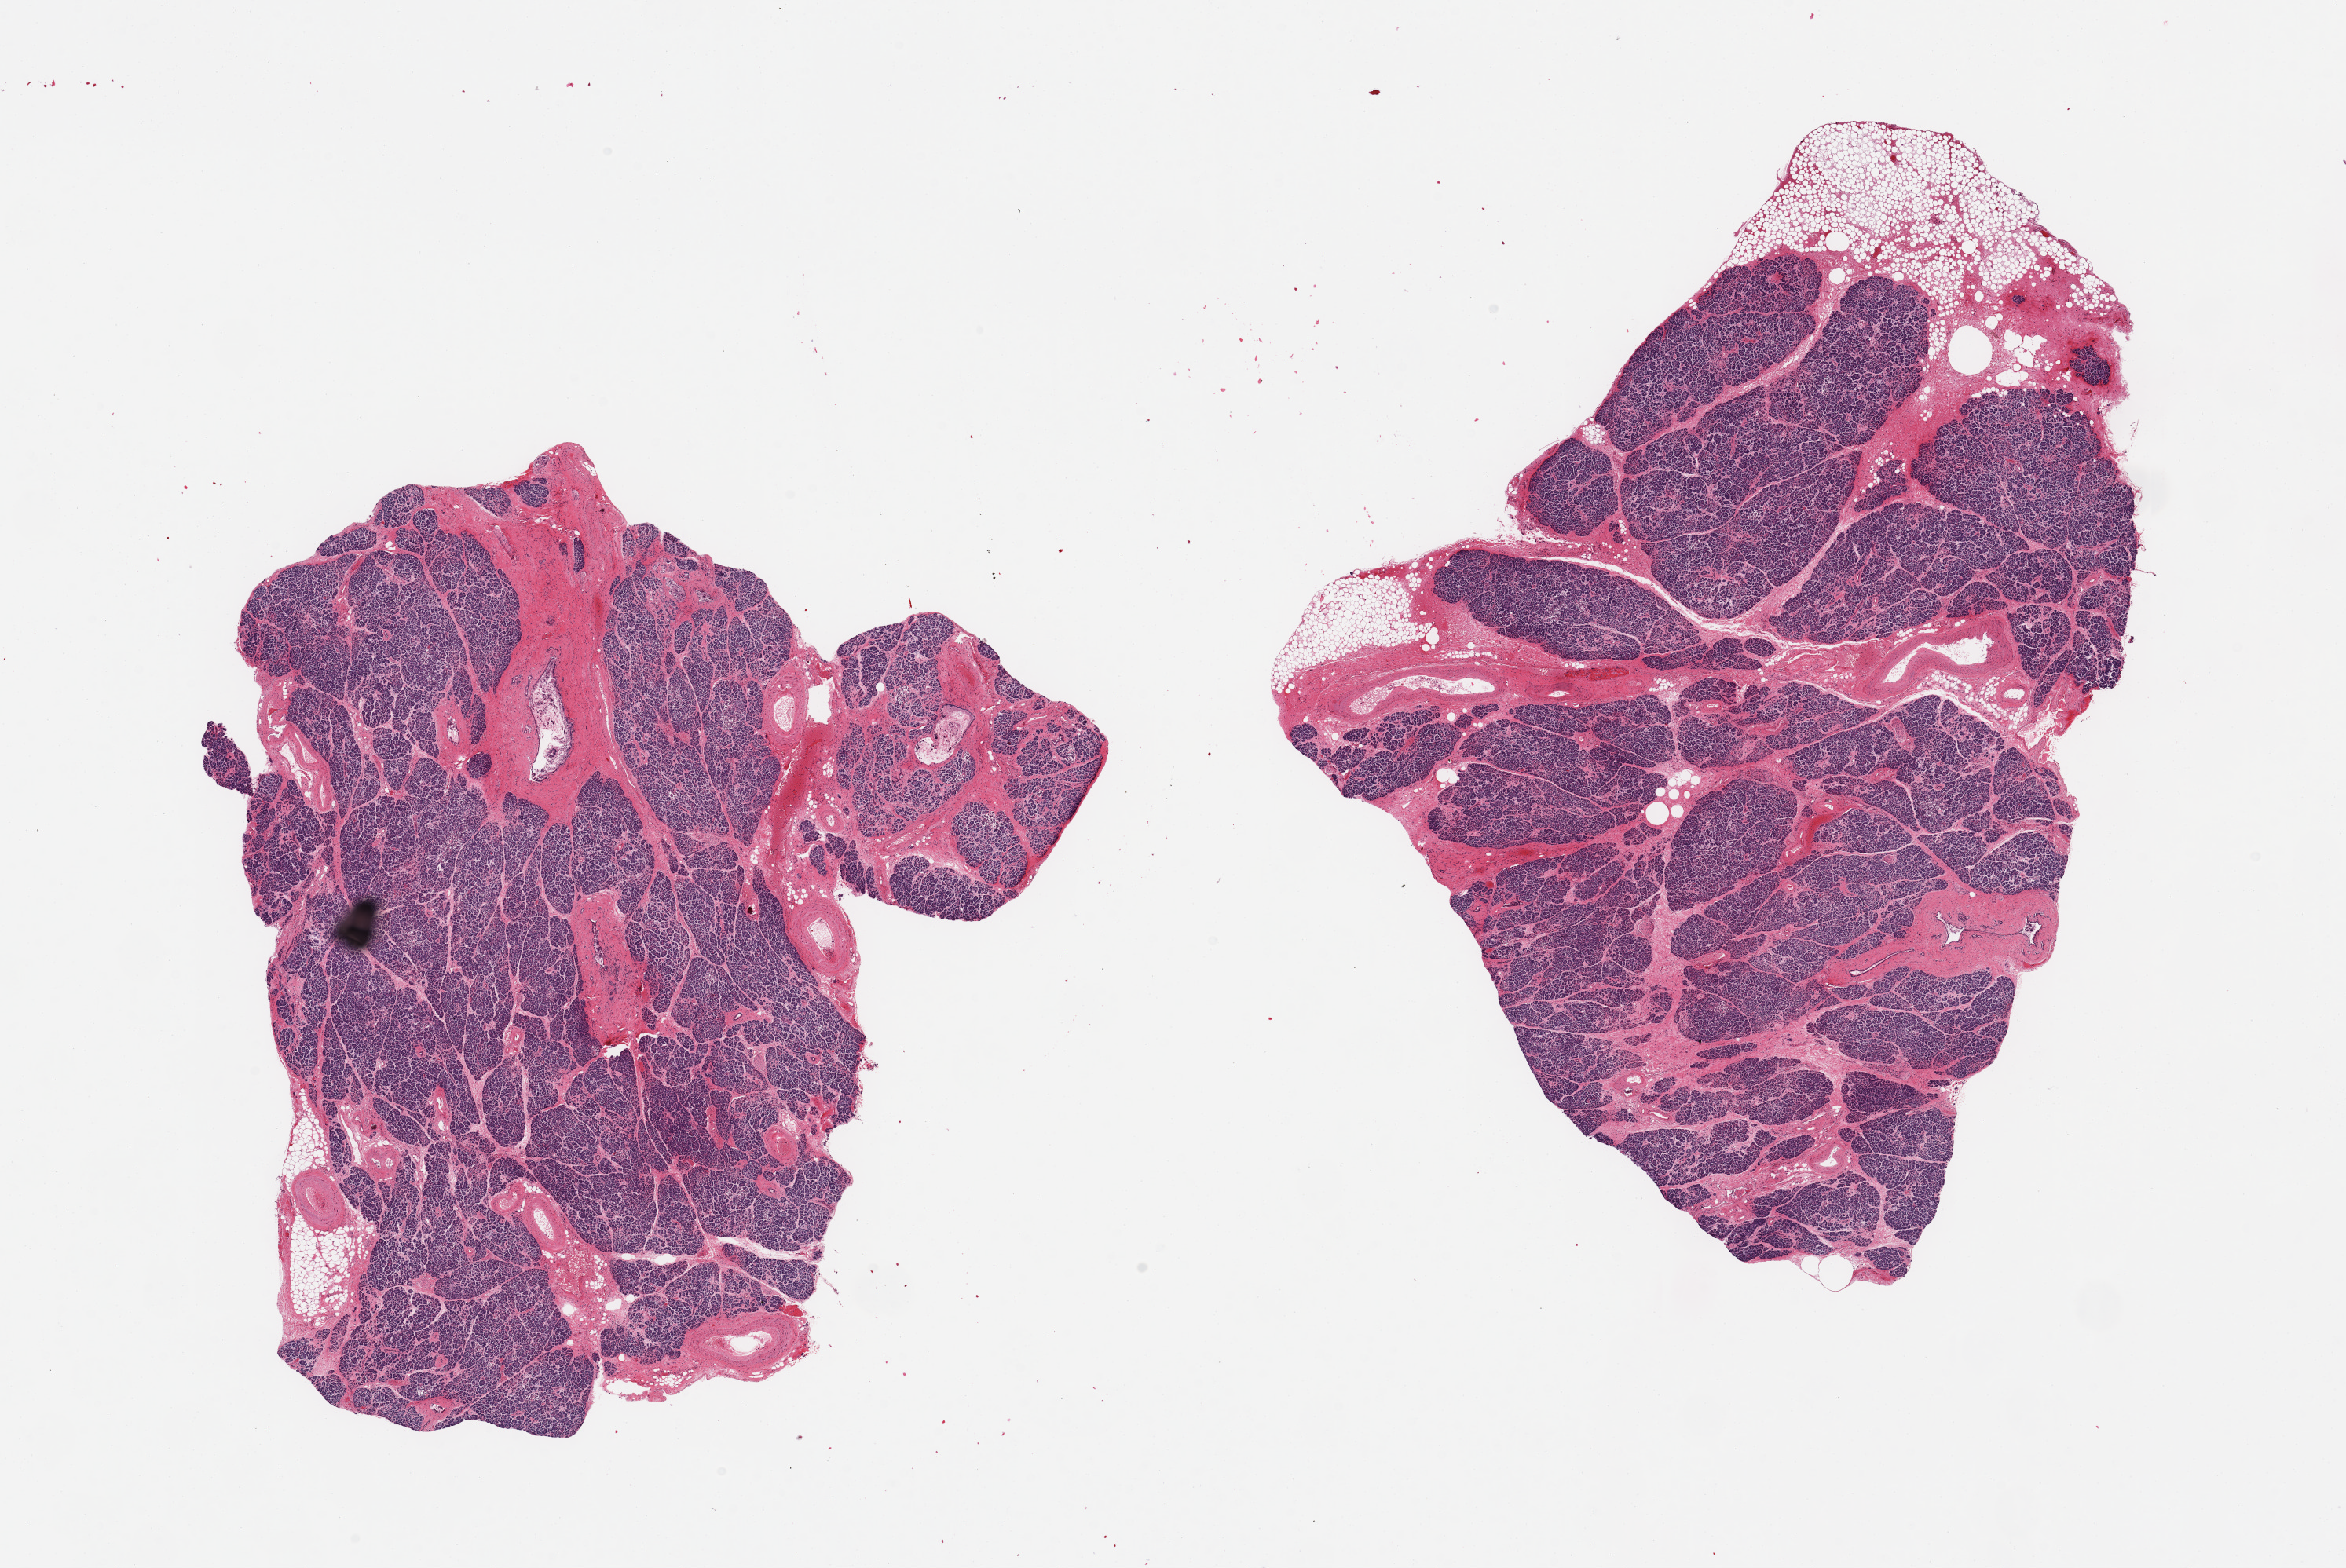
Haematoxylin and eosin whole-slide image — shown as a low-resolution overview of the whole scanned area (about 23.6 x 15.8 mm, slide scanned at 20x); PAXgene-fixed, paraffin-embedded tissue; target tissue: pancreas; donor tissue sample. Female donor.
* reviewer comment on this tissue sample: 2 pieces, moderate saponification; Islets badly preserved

---

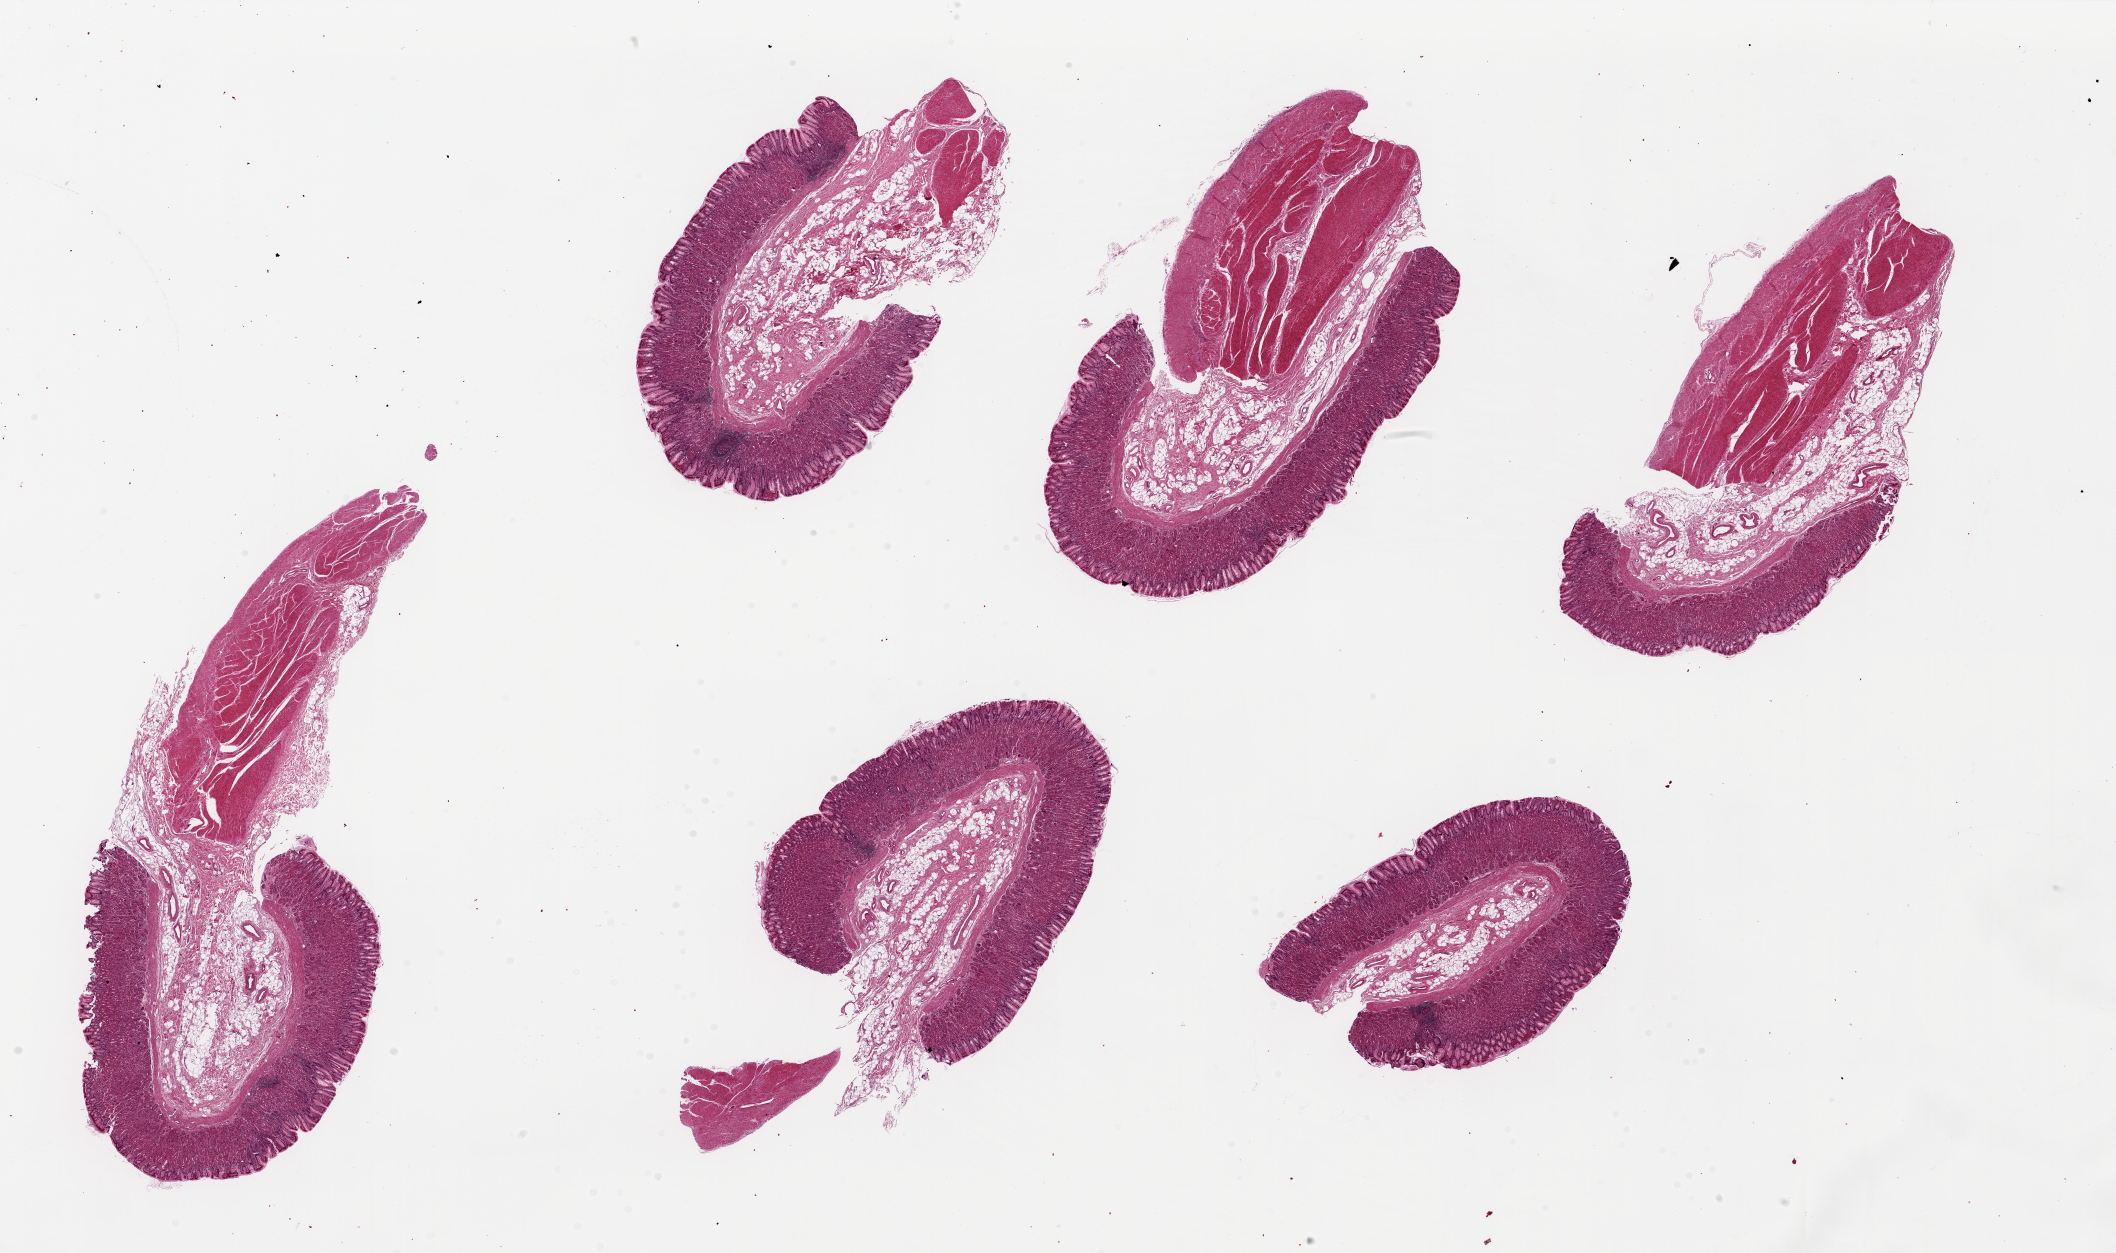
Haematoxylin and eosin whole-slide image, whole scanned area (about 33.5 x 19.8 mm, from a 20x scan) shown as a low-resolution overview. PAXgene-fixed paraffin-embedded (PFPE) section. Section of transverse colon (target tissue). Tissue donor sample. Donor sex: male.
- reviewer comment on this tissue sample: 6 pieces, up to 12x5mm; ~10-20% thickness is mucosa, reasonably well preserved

● **Task prompt**: What belongs in the answer is each line of the listing that contains the word "preserved".

● **Answer for the task**:
* reviewer comment on this tissue sample: 2 pieces, moderate saponification; Islets badly preserved
- reviewer comment on this tissue sample: 6 pieces, up to 12x5mm; ~10-20% thickness is mucosa, reasonably well preserved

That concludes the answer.